Löcher in der Geschichte
Was passiert, wenn es keine antagonistische Kraft gibt? Dann bekommt die Geschichte Löcher, da der Konflikt nicht vorangetrieben wird. Löcher sind langweilig. Ein Beispiel: SADISTICO, 1971, Regie und Hauptrolle Clint Eastwood. Die Geschichte ist übrigens die gleiche wie die von „Eine verhängnisvolle Affäre“: Ein Mann und eine Frau verbringen eine Nacht zusammen. Für ihn hat es sich damit erledigt, für sie ist es der Anfang einer Beziehung. Sie taucht immer wieder auf, auch in für ihn ungünstigen Momenten, er weist sie immer wieder ab. Je mehr er sie ab- und damit zurückweist, umso mehr dringt sie in sein Leben ein. Ihre „Liebe“ verwandelt sich in Wut und Aggressionen, die sie zuerst gegen sich selbst und dann gegen ihn richtet.

Sadistico
In SADISTICO spielt Clint Eastwood den Radiomoderator Dave Garver, jung, erfolgreich, gutaussehend, ein Womanizer, der nichts anbrennen lässt, weshalb seine Freundin, die einzige, die er wirklich liebt, ihn vor einigen Monaten verlassen hat und verschwunden ist. Am Anfang der Geschichte taucht sie wieder auf, er sagt ihr, dass er wieder mit ihr zusammen sein will, sie sagt ihm, dass sie noch etwas Zeit braucht und vor allem, dass sie nur mit ihm zusammen sein kann, wenn er keine Affären mehr hat. Er verspricht es. Dumm nur, dass er von einem seiner weiblichen Fans – Evelyn Draper – angemacht wird, mit ihr schläft und sie nicht mehr los wird. Ständig taucht sie auf, permanent weist er sie zurück, bis sie wutentbrannt seine Wohnung verwüstet und: verhaftet wird.

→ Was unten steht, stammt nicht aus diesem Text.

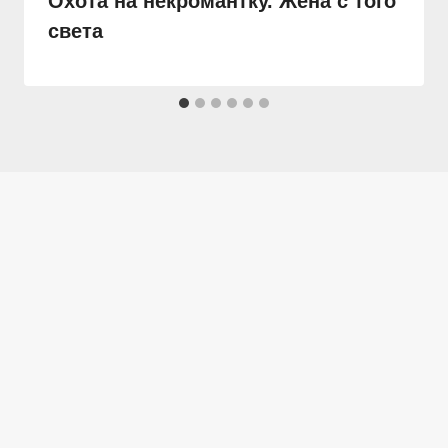
Охота на некромантку. Жена с того
света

Und was jetzt? Durch die Verhaftung wird die antagonistische Kraft aus dem Spiel genommen. Wie geht der Film weiter? Im Grunde gar nicht, er tritt auf der Stelle: Ungefähr elf Minuten sehen wir, wie Dave und seine neue alte Freundin händchenhaltend am Strand spazieren gehen, im Wald spazieren gehen, in einem Waldsee baden, im Wald Sex haben, auf ein Jazzkonzert gehen – alles ohne Dialog, ohne dramatische Handlung, dafür ordentlich Musik drüber. Das geht so lange bis Daves Telefon klingelt, am anderen Ende Evelyn sich meldet und ihm sagt, dass sie wieder auf freiem Fuß ist. Und schon gehen der Konflikt und damit die Geschichte weiter.

Also:
Eine Geschichte funktioniert nur mit einer antagonistischen Kraft. Sie ist wie die Hauptfigur absolut notwendig, alleine aber ebenfalls wie die Hauptfigur nicht hinreichend für das Zustandekommen eines Konfliktes. Die Qualität der Geschichte hängt oftmals nicht von der Hauptfigur, sondern mehr von der antagonistischen Kraft ab: Je besser die antagonistische Kraft ist, je intelligenter, motivierter und konsequenter in ihren Überzeugungen und Wertvorstellungen, desto besser muss die Hauptfigur sein. Ist der Mörder dumm, wird er schnell gefasst und der Krimi langweilig. Manchmal ist die Geschichte der antagonistischen Kraft interessanter als die der Hauptfigur, und man sollte sich überlegen, ob man nicht besser sie erzählt. Sobald die antagonistische Kraft aus dem Spiel genommen wird, brechen der Konflikt und damit die Geschichte zusammen. Also: antagonistische Kräfte entwickeln!